Material provided.
■ ■ ■ ■ ■

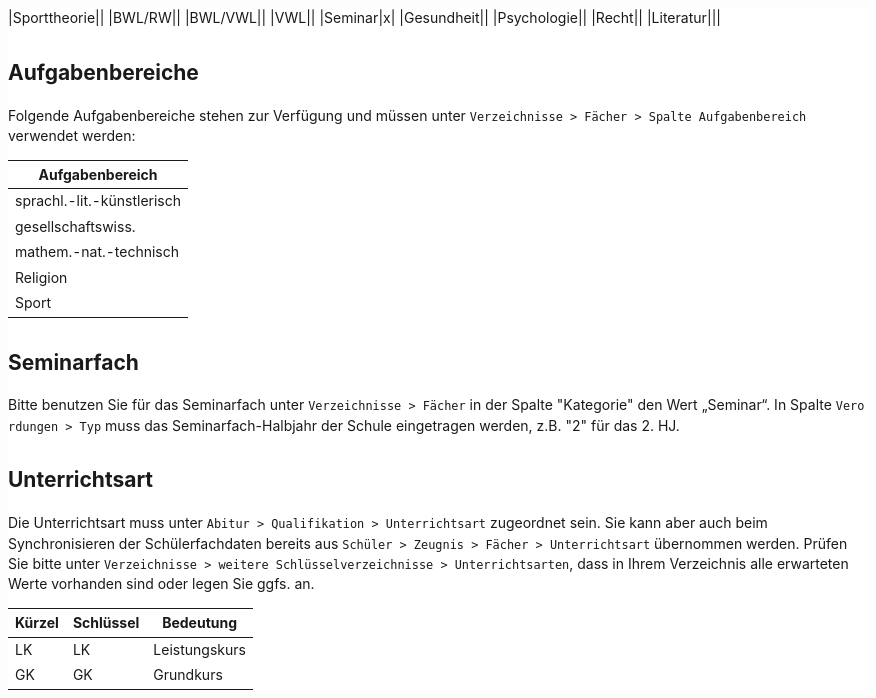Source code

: |Sporttheorie||
|BWL/RW||
|BWL/VWL||
|VWL||
|Seminar|x|
|Gesundheit||
|Psychologie||
|Recht||
|Literatur|||

## Aufgabenbereiche

Folgende Aufgabenbereiche stehen zur Verfügung und müssen unter ```Verzeichnisse > Fächer > Spalte Aufgabenbereich``` verwendet werden:

|Aufgabenbereich|
|--|
|sprachl.-lit.-künstlerisch|
|gesellschaftswiss.|
|mathem.-nat.-technisch|
|Religion|
|Sport|

## Seminarfach

Bitte benutzen Sie für das Seminarfach unter ```Verzeichnisse > Fächer``` in der Spalte "Kategorie" den Wert „Seminar“.
In Spalte ```Verordungen > Typ``` muss das Seminarfach-Halbjahr der Schule eingetragen werden, z.B. "2" für das 2. HJ.

  

## Unterrichtsart

Die Unterrichtsart muss unter ```Abitur > Qualifikation > Unterrichtsart``` zugeordnet sein. Sie kann aber auch beim Synchronisieren der Schülerfachdaten bereits aus ```Schüler > Zeugnis > Fächer > Unterrichtsart``` übernommen werden. 
Prüfen Sie bitte unter ```Verzeichnisse > weitere Schlüsselverzeichnisse > Unterrichtsarten```,  dass in Ihrem Verzeichnis alle erwarteten Werte vorhanden sind oder legen Sie ggfs. an.

|Kürzel|	Schlüssel	|Bedeutung|
|--|--|--|
|LK|LK|Leistungskurs|
|GK|GK|Grundkurs|
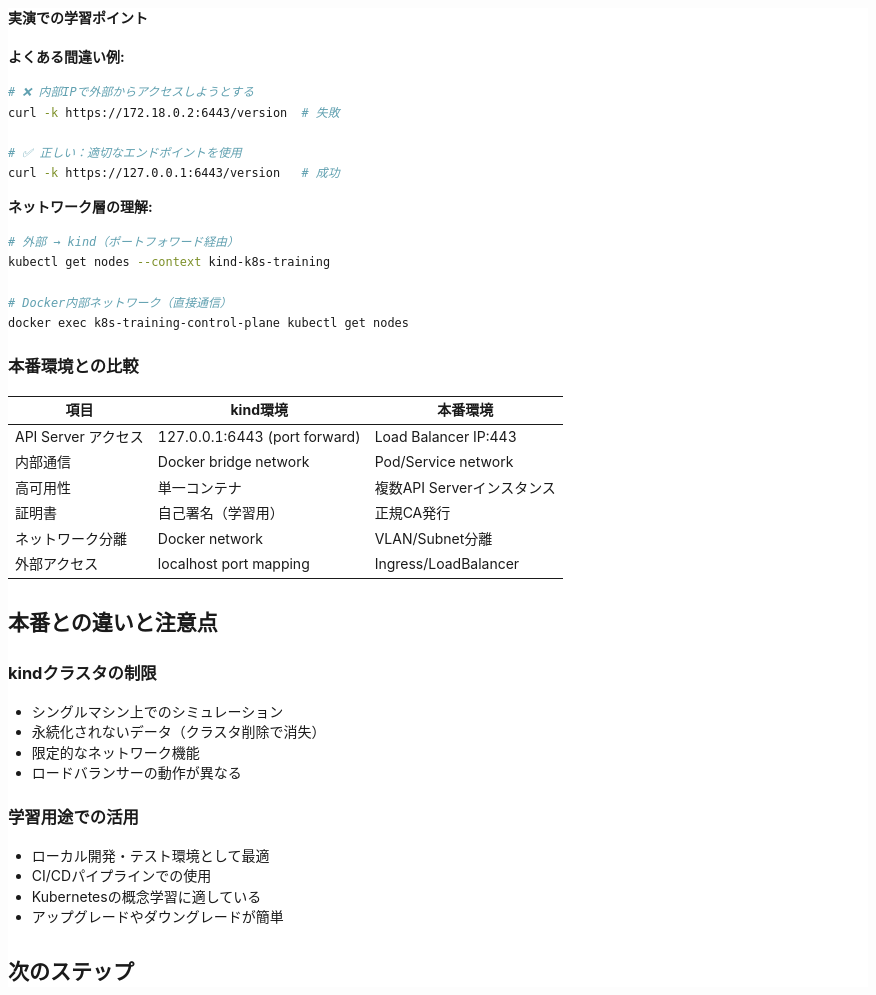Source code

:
 ```bash
```

#### 実演での学習ポイント

**よくある間違い例:**
```bash
# ❌ 内部IPで外部からアクセスしようとする
curl -k https://172.18.0.2:6443/version  # 失敗

# ✅ 正しい：適切なエンドポイントを使用
curl -k https://127.0.0.1:6443/version   # 成功
```

**ネットワーク層の理解:**
```bash
# 外部 → kind（ポートフォワード経由）
kubectl get nodes --context kind-k8s-training

# Docker内部ネットワーク（直接通信）
docker exec k8s-training-control-plane kubectl get nodes
```

### 本番環境との比較

| 項目                | kind環境                      | 本番環境                   |
| ------------------- | ----------------------------- | -------------------------- |
| API Server アクセス | 127.0.0.1:6443 (port forward) | Load Balancer IP:443       |
| 内部通信            | Docker bridge network         | Pod/Service network        |
| 高可用性            | 単一コンテナ                  | 複数API Serverインスタンス |
| 証明書              | 自己署名（学習用）            | 正規CA発行                 |
| ネットワーク分離    | Docker network                | VLAN/Subnet分離            |
| 外部アクセス        | localhost port mapping        | Ingress/LoadBalancer       |

## 本番との違いと注意点

### kindクラスタの制限
- シングルマシン上でのシミュレーション
- 永続化されないデータ（クラスタ削除で消失）
- 限定的なネットワーク機能
- ロードバランサーの動作が異なる

### 学習用途での活用
- ローカル開発・テスト環境として最適
- CI/CDパイプラインでの使用
- Kubernetesの概念学習に適している
- アップグレードやダウングレードが簡単

## 次のステップ
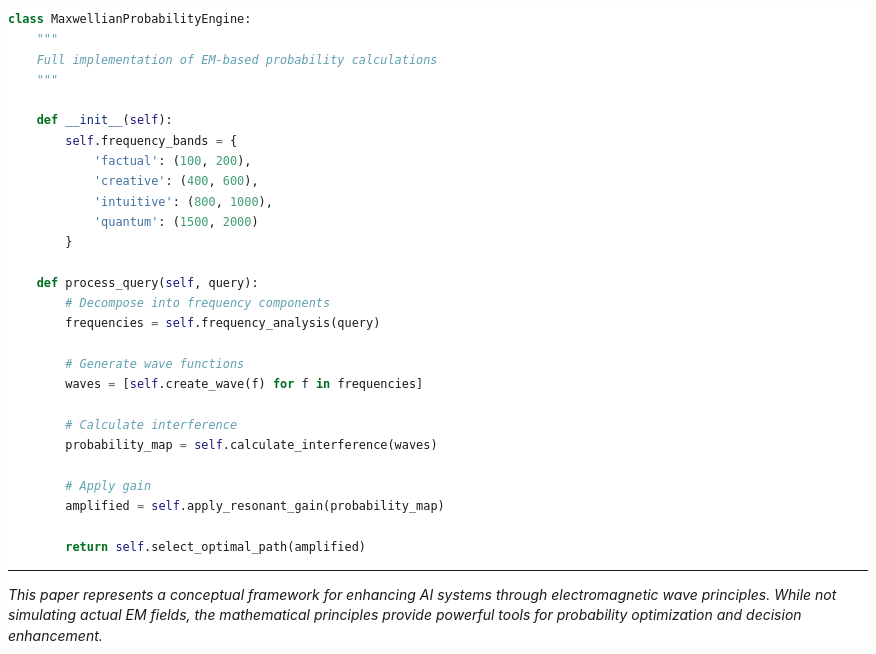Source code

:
 ```python
class MaxwellianProbabilityEngine:
    """
    Full implementation of EM-based probability calculations
    """
    
    def __init__(self):
        self.frequency_bands = {
            'factual': (100, 200),
            'creative': (400, 600),
            'intuitive': (800, 1000),
            'quantum': (1500, 2000)
        }
    
    def process_query(self, query):
        # Decompose into frequency components
        frequencies = self.frequency_analysis(query)
        
        # Generate wave functions
        waves = [self.create_wave(f) for f in frequencies]
        
        # Calculate interference
        probability_map = self.calculate_interference(waves)
        
        # Apply gain
        amplified = self.apply_resonant_gain(probability_map)
        
        return self.select_optimal_path(amplified)
```

---

*This paper represents a conceptual framework for enhancing AI systems through electromagnetic wave principles. While not simulating actual EM fields, the mathematical principles provide powerful tools for probability optimization and decision enhancement.*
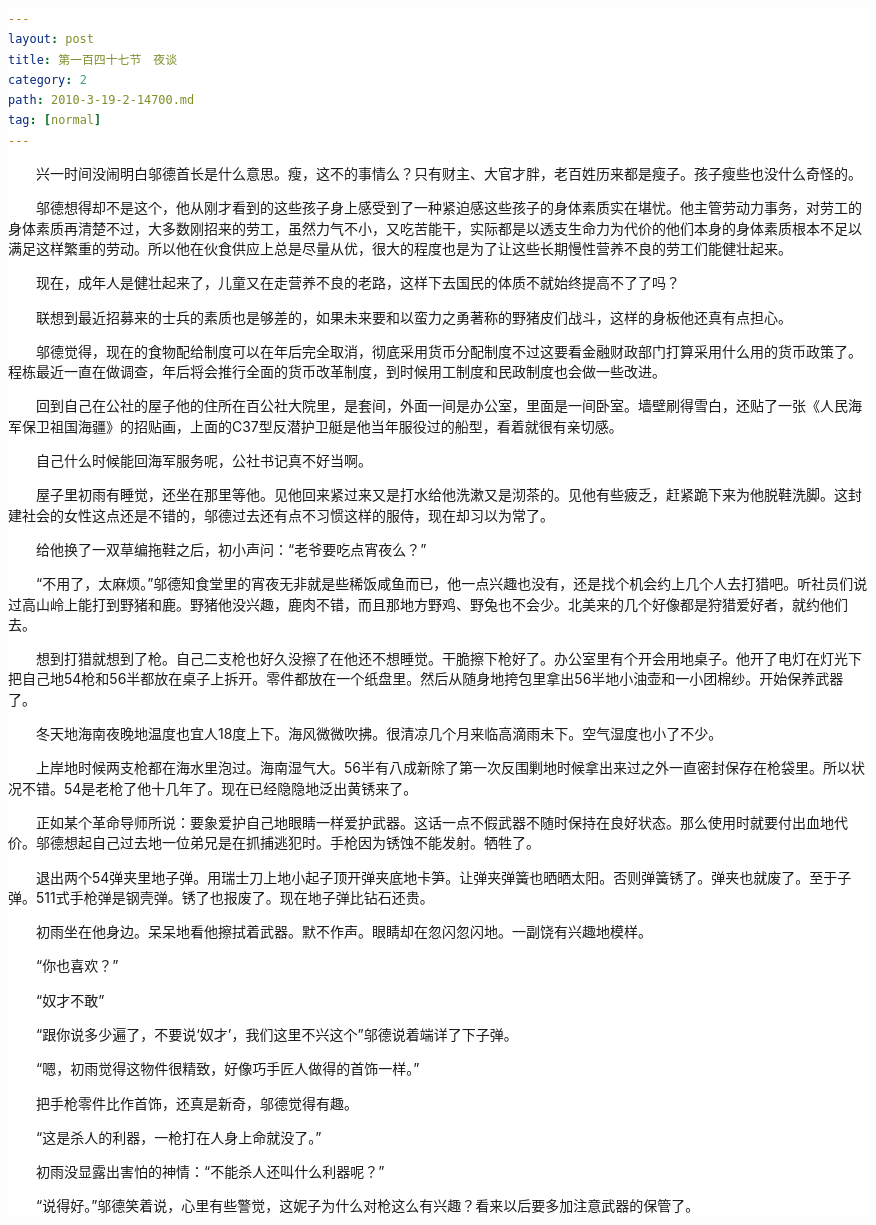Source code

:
 ```yaml
---
layout: post
title: 第一百四十七节　夜谈
category: 2
path: 2010-3-19-2-14700.md
tag: [normal]
---
```


　　兴一时间没闹明白邬德首长是什么意思。瘦，这不的事情么？只有财主、大官才胖，老百姓历来都是瘦子。孩子瘦些也没什么奇怪的。

　　邬德想得却不是这个，他从刚才看到的这些孩子身上感受到了一种紧迫感这些孩子的身体素质实在堪忧。他主管劳动力事务，对劳工的身体素质再清楚不过，大多数刚招来的劳工，虽然力气不小，又吃苦能干，实际都是以透支生命力为代价的他们本身的身体素质根本不足以满足这样繁重的劳动。所以他在伙食供应上总是尽量从优，很大的程度也是为了让这些长期慢性营养不良的劳工们能健壮起来。

　　现在，成年人是健壮起来了，儿童又在走营养不良的老路，这样下去国民的体质不就始终提高不了了吗？

　　联想到最近招募来的士兵的素质也是够差的，如果未来要和以蛮力之勇著称的野猪皮们战斗，这样的身板他还真有点担心。

　　邬德觉得，现在的食物配给制度可以在年后完全取消，彻底采用货币分配制度不过这要看金融财政部门打算采用什么用的货币政策了。程栋最近一直在做调查，年后将会推行全面的货币改革制度，到时候用工制度和民政制度也会做一些改进。

　　回到自己在公社的屋子他的住所在百公社大院里，是套间，外面一间是办公室，里面是一间卧室。墙壁刷得雪白，还贴了一张《人民海军保卫祖国海疆》的招贴画，上面的C37型反潜护卫艇是他当年服役过的船型，看着就很有亲切感。

　　自己什么时候能回海军服务呢，公社书记真不好当啊。

　　屋子里初雨有睡觉，还坐在那里等他。见他回来紧过来又是打水给他洗漱又是沏茶的。见他有些疲乏，赶紧跪下来为他脱鞋洗脚。这封建社会的女性这点还是不错的，邬德过去还有点不习惯这样的服侍，现在却习以为常了。

　　给他换了一双草编拖鞋之后，初小声问：“老爷要吃点宵夜么？”

　　“不用了，太麻烦。”邬德知食堂里的宵夜无非就是些稀饭咸鱼而已，他一点兴趣也没有，还是找个机会约上几个人去打猎吧。听社员们说过高山岭上能打到野猪和鹿。野猪他没兴趣，鹿肉不错，而且那地方野鸡、野兔也不会少。北美来的几个好像都是狩猎爱好者，就约他们去。

　　想到打猎就想到了枪。自己二支枪也好久没擦了在他还不想睡觉。干脆擦下枪好了。办公室里有个开会用地桌子。他开了电灯在灯光下把自己地54枪和56半都放在桌子上拆开。零件都放在一个纸盘里。然后从随身地挎包里拿出56半地小油壶和一小团棉纱。开始保养武器了。

　　冬天地海南夜晚地温度也宜人18度上下。海风微微吹拂。很清凉几个月来临高滴雨未下。空气湿度也小了不少。

　　上岸地时候两支枪都在海水里泡过。海南湿气大。56半有八成新除了第一次反围剿地时候拿出来过之外一直密封保存在枪袋里。所以状况不错。54是老枪了他十几年了。现在已经隐隐地泛出黄锈来了。

　　正如某个革命导师所说：要象爱护自己地眼睛一样爱护武器。这话一点不假武器不随时保持在良好状态。那么使用时就要付出血地代价。邬德想起自己过去地一位弟兄是在抓捕逃犯时。手枪因为锈蚀不能发射。牺牲了。

　　退出两个54弹夹里地子弹。用瑞士刀上地小起子顶开弹夹底地卡笋。让弹夹弹簧也晒晒太阳。否则弹簧锈了。弹夹也就废了。至于子弹。511式手枪弹是钢壳弹。锈了也报废了。现在地子弹比钻石还贵。

　　初雨坐在他身边。呆呆地看他擦拭着武器。默不作声。眼睛却在忽闪忽闪地。一副饶有兴趣地模样。

　　“你也喜欢？”

　　“奴才不敢”

　　“跟你说多少遍了，不要说‘奴才’，我们这里不兴这个”邬德说着端详了下子弹。

　　“嗯，初雨觉得这物件很精致，好像巧手匠人做得的首饰一样。”

　　把手枪零件比作首饰，还真是新奇，邬德觉得有趣。

　　“这是杀人的利器，一枪打在人身上命就没了。”

　　初雨没显露出害怕的神情：“不能杀人还叫什么利器呢？”

　　“说得好。”邬德笑着说，心里有些警觉，这妮子为什么对枪这么有兴趣？看来以后要多加注意武器的保管了。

■ ■ ■ ■ ■

Your goal.
Once the line with "## Seminarfach" is found in the records above, print exactly that line and every line after it through the line with "## Unterrichtsart".

The answer.
## Seminarfach

Bitte benutzen Sie für das Seminarfach unter ```Verzeichnisse > Fächer``` in der Spalte "Kategorie" den Wert „Seminar“.
In Spalte ```Verordungen > Typ``` muss das Seminarfach-Halbjahr der Schule eingetragen werden, z.B. "2" für das 2. HJ.

  

## Unterrichtsart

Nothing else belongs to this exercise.